Dało mu to jednak nowe doświadczenie, nową lekcję, którą miał zapamiętać:
— „Obcy jest zawsze wrogiem.”
Ludzie zakładają rozmaite zatrzaski na zwierzęta, ale nie wszyscy robią to umiejętnie — do takich należeli chłopcy Benton. Stawiali oni łapki przez cały rok, ale mieli o nich bardzo małe pojęcie, tak że najczęściej popełniali jakiś błąd, a zwłaszcza w przywiązywaniu przynęty, tak że lisy nawet z najmniejszem poczuciem węchu nie omieszkały ich odkryć i otaczały je lekceważeniem i wzgardą.
Wokoło zatrzasku Bentona były trzy niezawodne znaki ostrzegawcze dla lisów: zapach żelaza, zapach rąk ludzkich i zapach śladów nóg. Wprawdzie ślady ich były rozrzucone, ale przez ciągłe chodzenie wciąż się odnawiały, a zapach żelaza stawał się silniejszy przy każdym najdrobniejszym deszczu.
Domino odnalazł szybko wszystkie ukryte zatrzaski w jego okręgu i umiał podejść do nich każdej chwili w dzień i w nocy z daleko większą precyzją niż sami chłopcy Benton. Często podchodził z blizka by się im dobrze przypatrzeć i nawet czasem podsunął jakiś kamyk lub gałązkę na znak swych odwiedzin.
W tym czasie przyjechał do farmera Benton jakiś stary leśnik z północy i dał chłopcom różne wskazówki oraz przywiózł jakiś płyn złożony z rozmaitych roślinnych olejków i tłuszczu bobrowego, co miało być wkładane do zatrzasku zapewne z odpowiedniemi ceremonjami i tajemniczemi słowami. Kropelka tego uroku miała zwabić całą gromadę lisów i zciągnąć ich do zdradzieckiej pułapki.

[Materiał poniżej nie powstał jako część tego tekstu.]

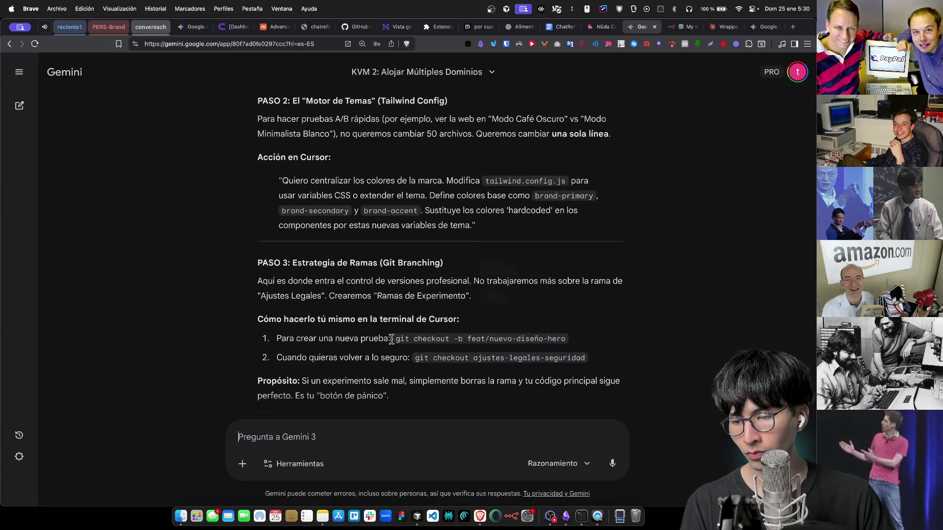
{"action": "scroll", "coordinate": [421, 301], "scroll_direction": "down", "scroll_amount": 7}
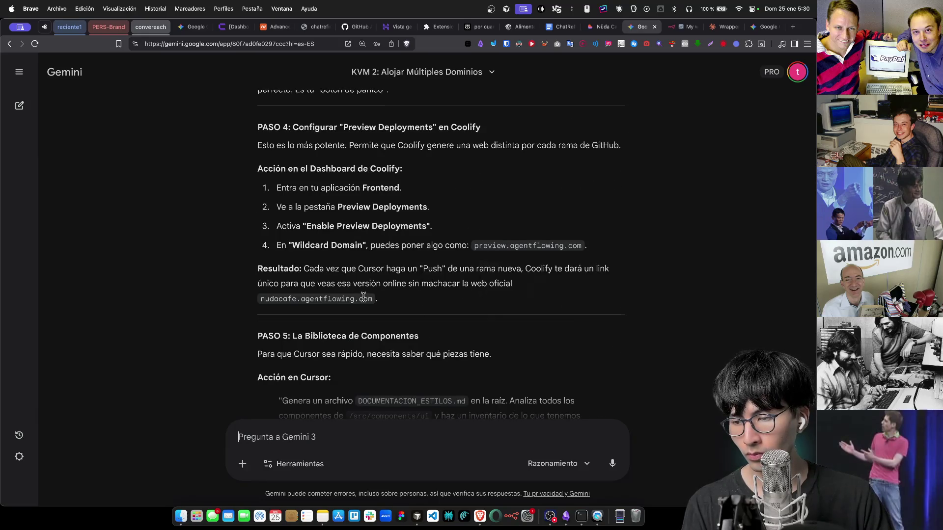
{"action": "scroll", "coordinate": [393, 318], "scroll_direction": "up", "scroll_amount": 1}
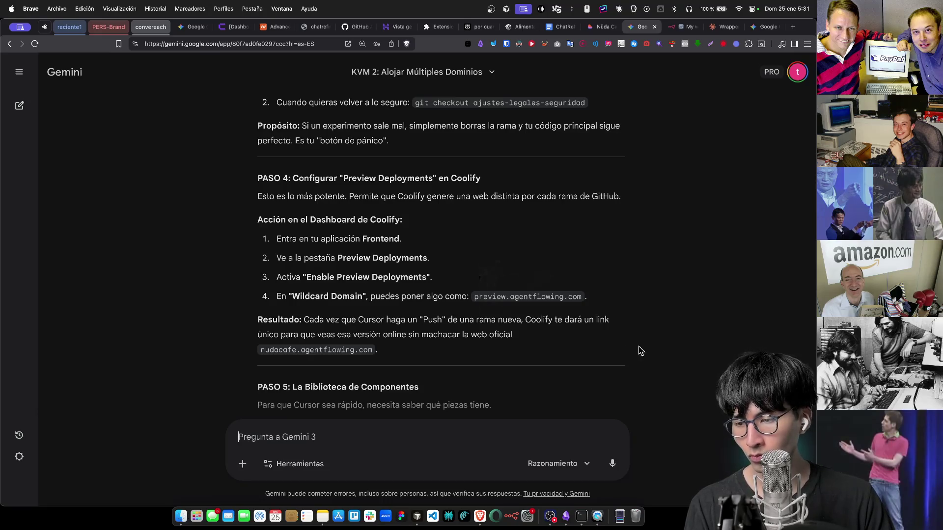
{"action": "scroll", "coordinate": [431, 381], "scroll_direction": "up", "scroll_amount": 5}
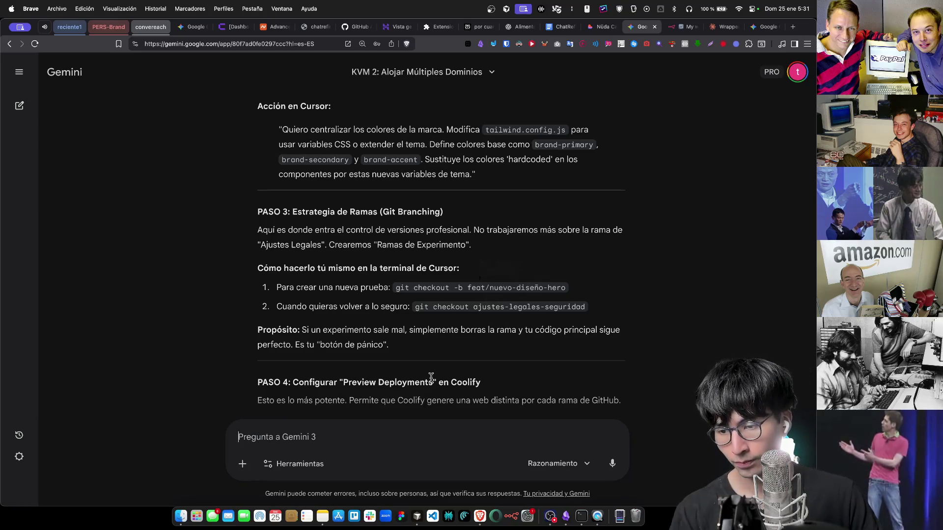
{"action": "scroll", "coordinate": [431, 378], "scroll_direction": "down", "scroll_amount": 5}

Poszli więc młodzi Benton uzbrojeni we flakonik do swych zatrzasków i pokropili wszystkie tym strasznym płynem. Napozór słaby ten zapach dla człowieka, miał być dla lisów czemś pociągającym. Ale i człowiek nie był na niego obojętny: kropla np. pozostała na ubraniu chłopca pobudzała wszystkich do kichania, a ojciec jego musiał przy stole siąść na drugim końcu, bo aż mu się słabo robiło.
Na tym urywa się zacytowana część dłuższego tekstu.